__MATERIAL TO PROCESS__
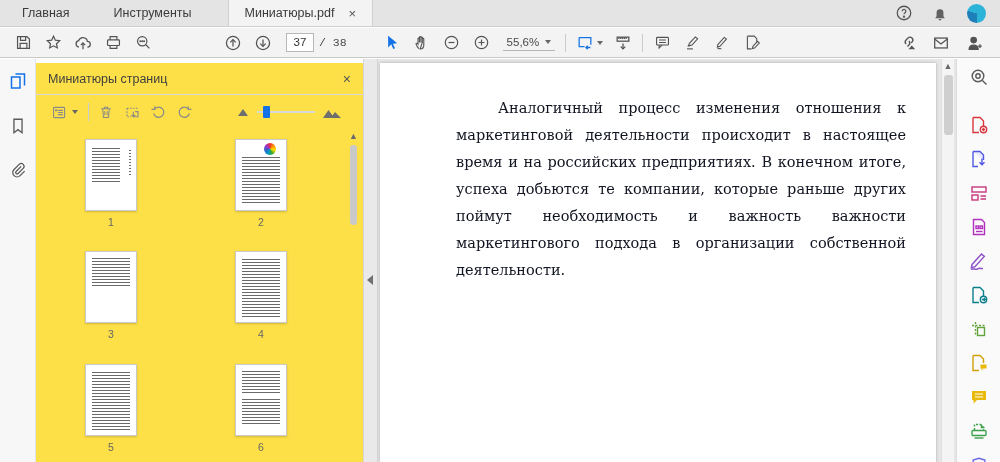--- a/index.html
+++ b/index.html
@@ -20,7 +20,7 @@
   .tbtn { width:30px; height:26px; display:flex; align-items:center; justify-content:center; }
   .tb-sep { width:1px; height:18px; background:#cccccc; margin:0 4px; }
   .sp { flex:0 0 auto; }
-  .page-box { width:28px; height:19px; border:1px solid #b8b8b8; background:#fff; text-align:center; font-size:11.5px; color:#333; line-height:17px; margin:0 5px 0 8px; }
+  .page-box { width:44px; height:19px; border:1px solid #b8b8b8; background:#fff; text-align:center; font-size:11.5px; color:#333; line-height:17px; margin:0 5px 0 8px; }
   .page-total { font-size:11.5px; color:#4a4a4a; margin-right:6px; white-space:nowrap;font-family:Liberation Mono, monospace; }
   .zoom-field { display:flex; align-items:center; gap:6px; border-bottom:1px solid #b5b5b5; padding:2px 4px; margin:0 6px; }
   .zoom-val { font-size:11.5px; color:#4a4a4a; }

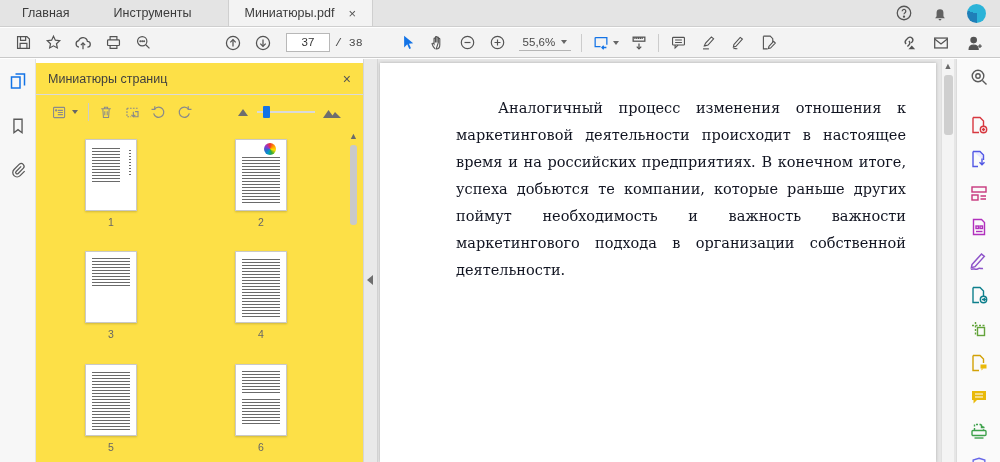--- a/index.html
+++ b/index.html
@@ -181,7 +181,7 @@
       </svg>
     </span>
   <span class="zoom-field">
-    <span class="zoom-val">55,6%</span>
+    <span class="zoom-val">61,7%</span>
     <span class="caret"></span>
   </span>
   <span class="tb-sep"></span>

__WHAT IS EXPECTED__
Scan the listing for the string "text" and copy every line that carries it.

__SOLUTION FOR THIS TASK__
-  .page-box { width:28px; height:19px; border:1px solid #b8b8b8; background:#fff; text-align:center; font-size:11.5px; color:#333; line-height:17px; margin:0 5px 0 8px; }
+  .page-box { width:44px; height:19px; border:1px solid #b8b8b8; background:#fff; text-align:center; font-size:11.5px; color:#333; line-height:17px; margin:0 5px 0 8px; }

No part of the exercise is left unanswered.